Required work
1) In the architecture overview, which library are completions routed through?
2) Rewrite the entries from the line holding "relative rank within group" through the end of the entries, inclusive, as a numbered list, leaving out blank lines and the pictures.

Source extract
········

Architecture Overview
┌─────────────────────────────────────────────────────────────┐
│ LlamaBot library │
│ ┌──────────┐ ┌──────────┐ ┌──────────┐ ┌────────────┐ │
│ │ Bots │ │Components│ │ CLI / │ │ Recorder │ │
│ │ (Simple, │ │ messages, │ │ helpers │ │ spans, │ │
│ │ Tool, │ │ docstore, │ │ │ │ sqlite │ │
│ │ Query, │ │ tools, │ │ │ │ │ │
│ │ Agent, │ │ memory │ │ │ │ │ │
│ │ …) │ │ │ │ │ │ │ │
│ └──────────┘ └──────────┘ └──────────┘ └────────────┘ │
│ │ │ LiteLLM │
│ └──────────────┴──────────────────────► API │
└─────────────────────────────────────────────────────────────┘
Agent / orchestration: AgentBot is a reference implementation of one PocketFlow graph (decide → tool → loopback). Other graphs are encouraged; see the AgentBot feature LLD.
Key Design Decisions
Decision 1: LiteLLM as the single provider surface
Choice: Route completions through LiteLLM.
Rationale: One integration point for many providers and options; aligns with LlamaBot’s “all models LiteLLM supports” goal.
Decision 2: PocketFlow for agent graph orchestration
Choice: Use PocketFlow Flow / AsyncFlow for the default AgentBot topology.
Rationale: Explicit graph, routing labels, and loopback without a custom scheduler; users can fork or replace DecideNode / edges.
Decision 3: Tool routing via ToolBot / AsyncToolBot inside DecideNode
Choice: The sync graph uses ToolBot.__call__; the async graph uses AsyncToolBot.__call__ with acompletion, both single-turn tool-calling.
Rationale: Reuses the same message and schema plumbing as ToolBot; async entrypoint matches other Async* bots.
Risks and Mitigations
| Risk | Mitigation |
|---|---|
| Confusion between “AgentBot” and “the only agent” | Document AgentBot as reference graph; see designs/agentbot LLD and EARS. |
| Sync/async drift | Parallel Async* bots and async completion paths where supported; document in LLDs. |

········

Dataset entries
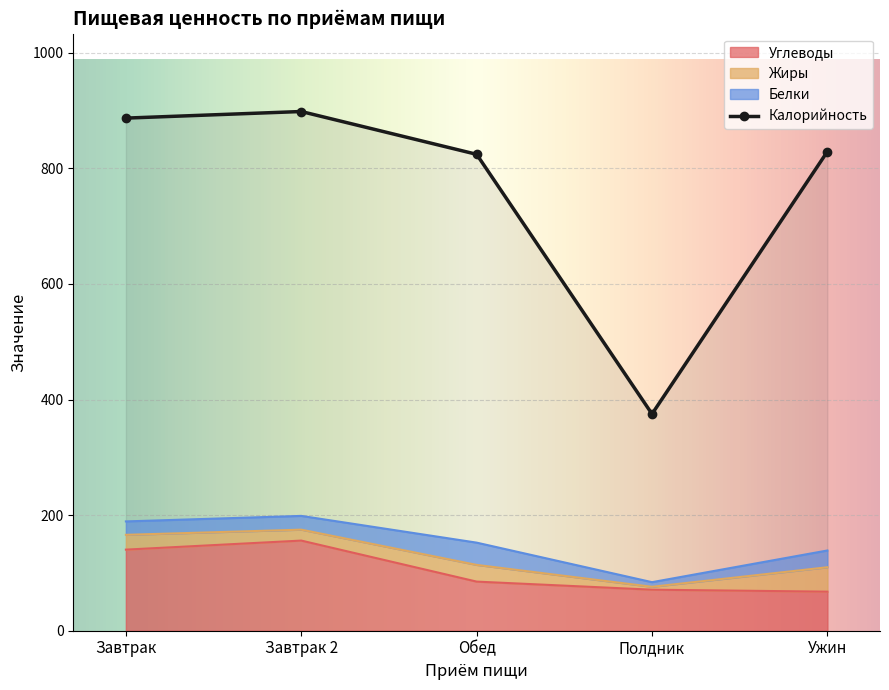

How many interior local peaks does the Углеводы series have?

1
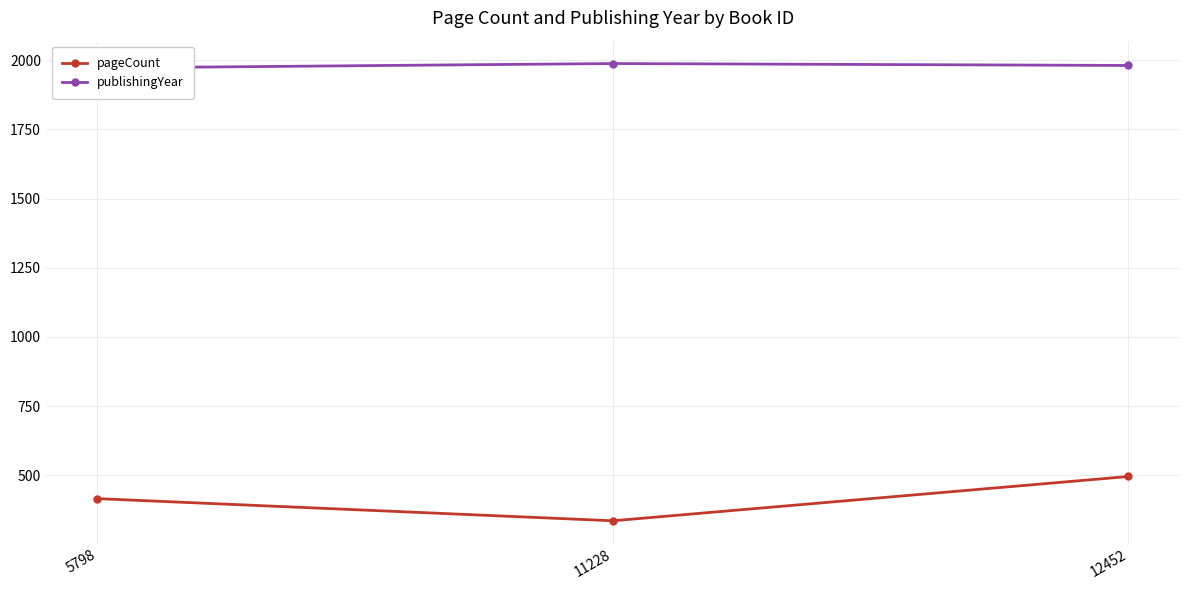

Does the chart have visible grid lines?

Yes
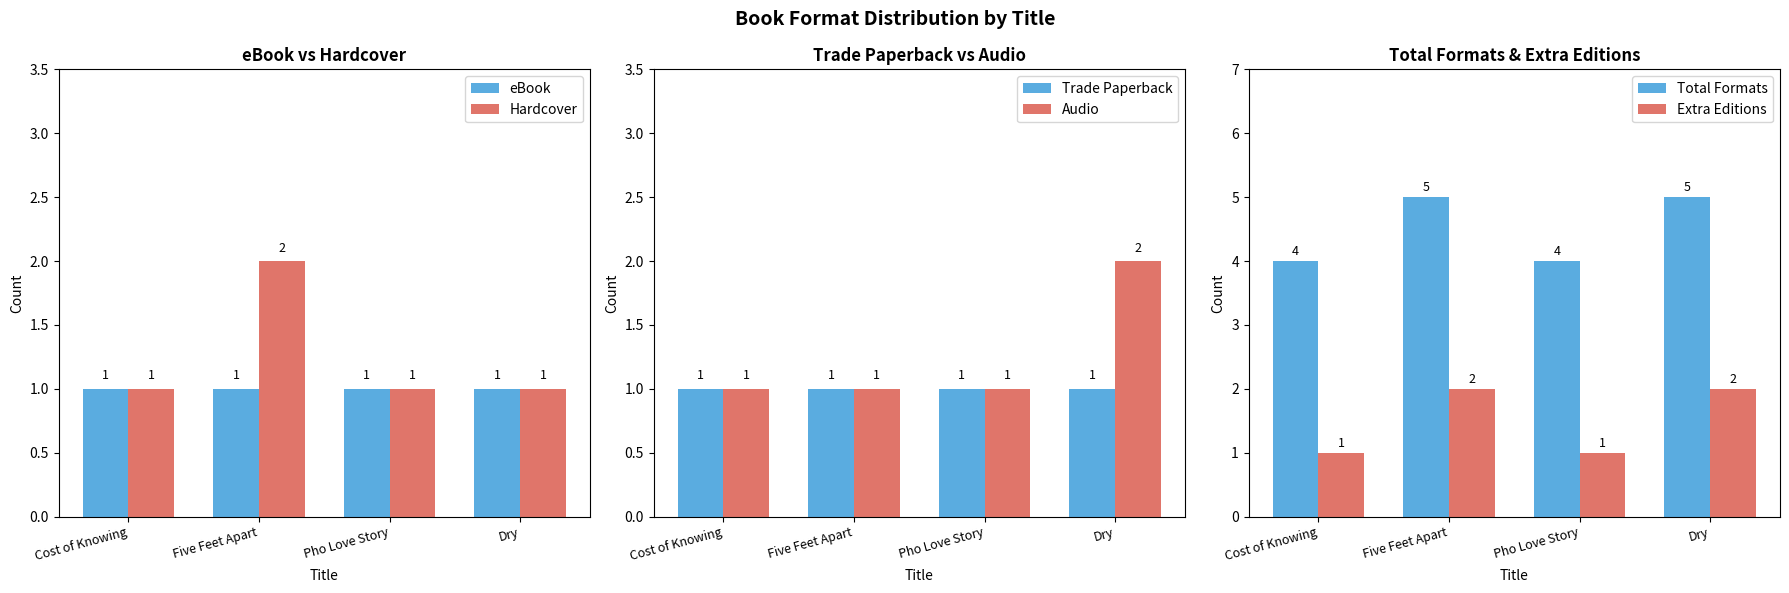

Which series changed the most between Cost of Knowing and Five Feet Apart?

Hardcover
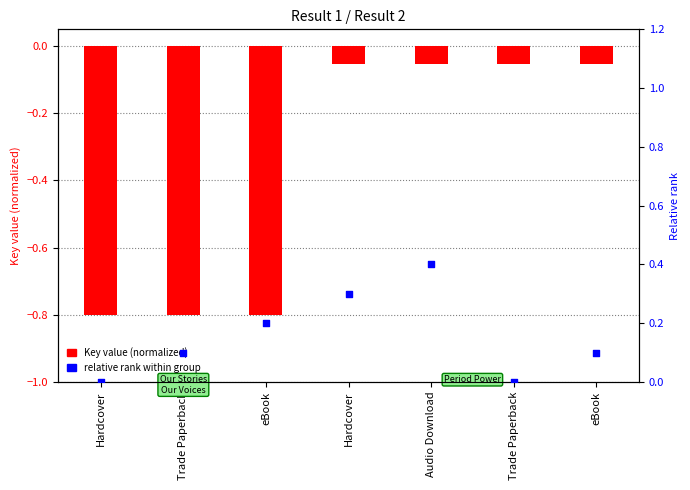

Which series has the largest total across all categories?

relative rank within group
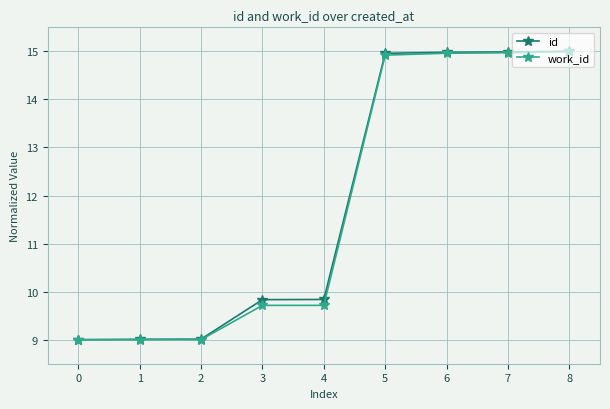

What is the sum of all work_id values?

106.3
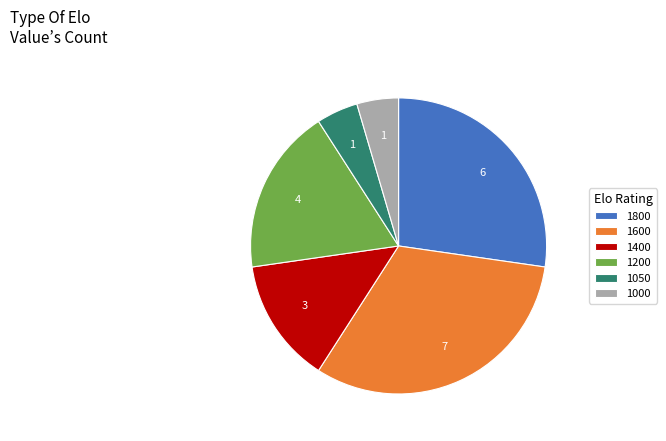

Is it true that 1000 is 5% of the pie?

True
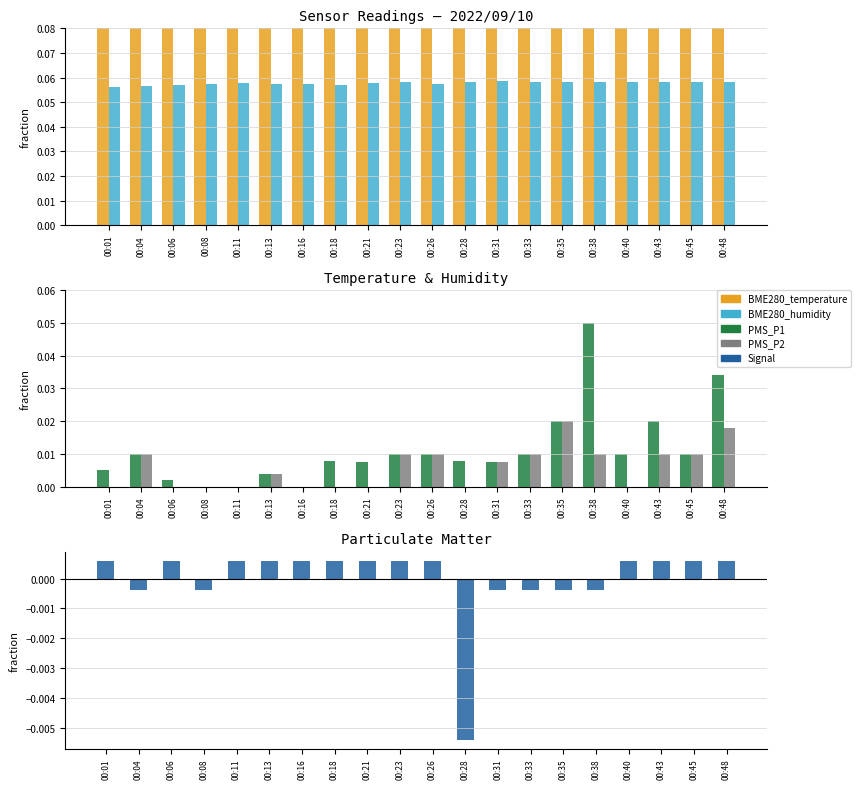

Rank the series at 00:06 from lowest to highest value.

PMS_P2, Signal, PMS_P1, BME280_humidity, BME280_temperature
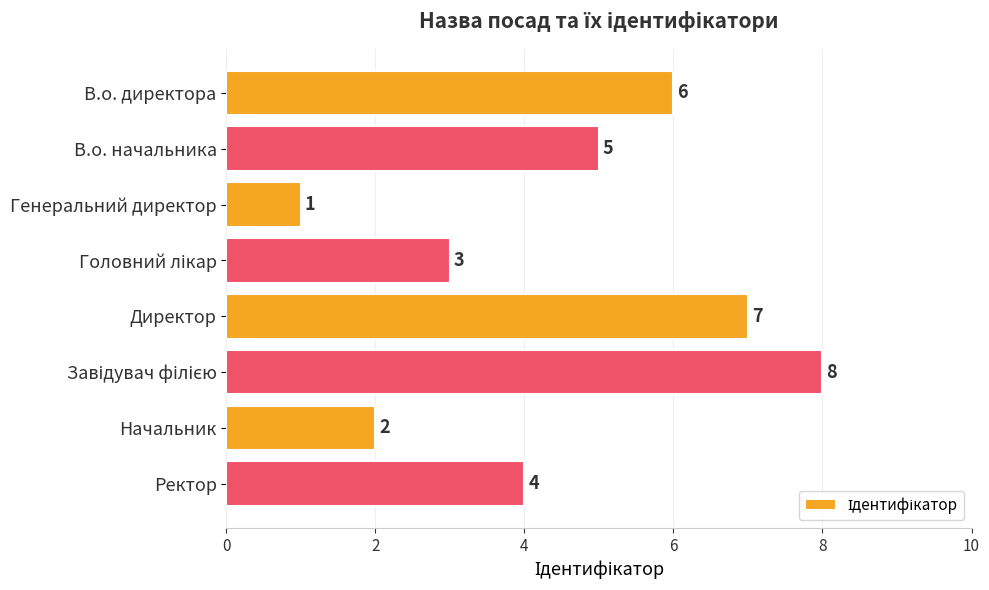

The chart shows a value of 1 at Генеральний директор. True or false?

True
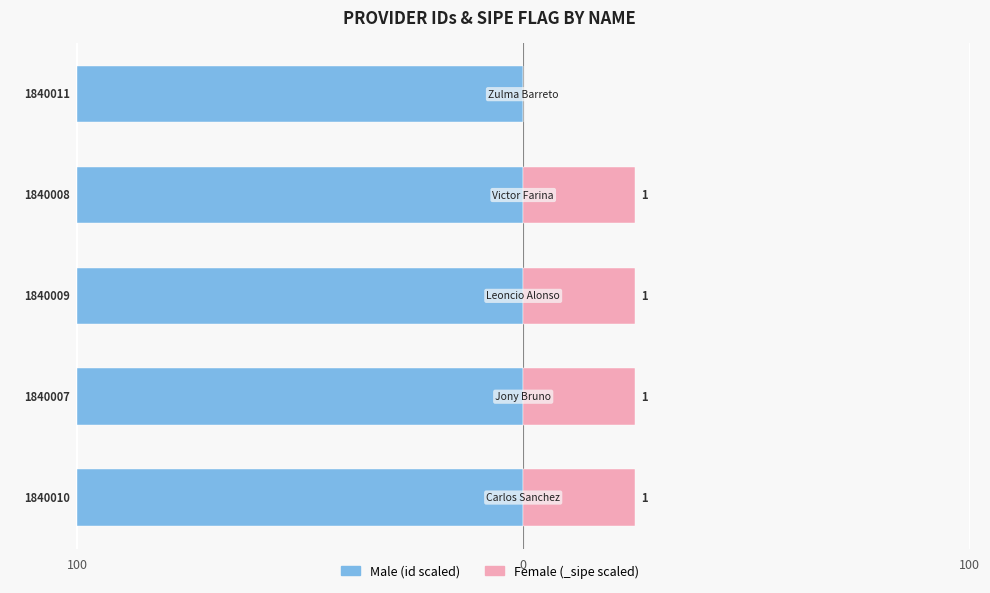

Rank the series at 4 from lowest to highest value.

Male, Female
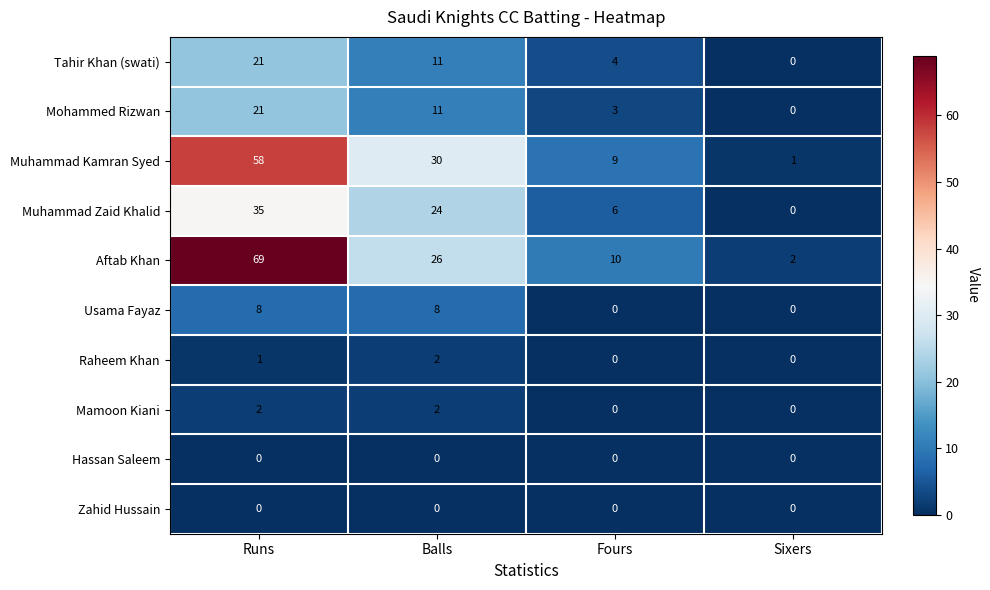

What is the sum of the Mohammed Rizwan values at Runs and Fours?

24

········

Exercise solutions
1) LiteLLM

2)
1. relative rank within group
2. What is the sum of all work_id values?
3. 106.3
4. Is it true that 1000 is 5% of the pie?
5. True
6. Rank the series at 00:06 from lowest to highest value.
7. PMS_P2, Signal, PMS_P1, BME280_humidity, BME280_temperature
8. The chart shows a value of 1 at Генеральний директор. True or false?
9. True
10. Rank the series at 4 from lowest to highest value.
11. Male, Female
12. What is the sum of the Mohammed Rizwan values at Runs and Fours?
13. 24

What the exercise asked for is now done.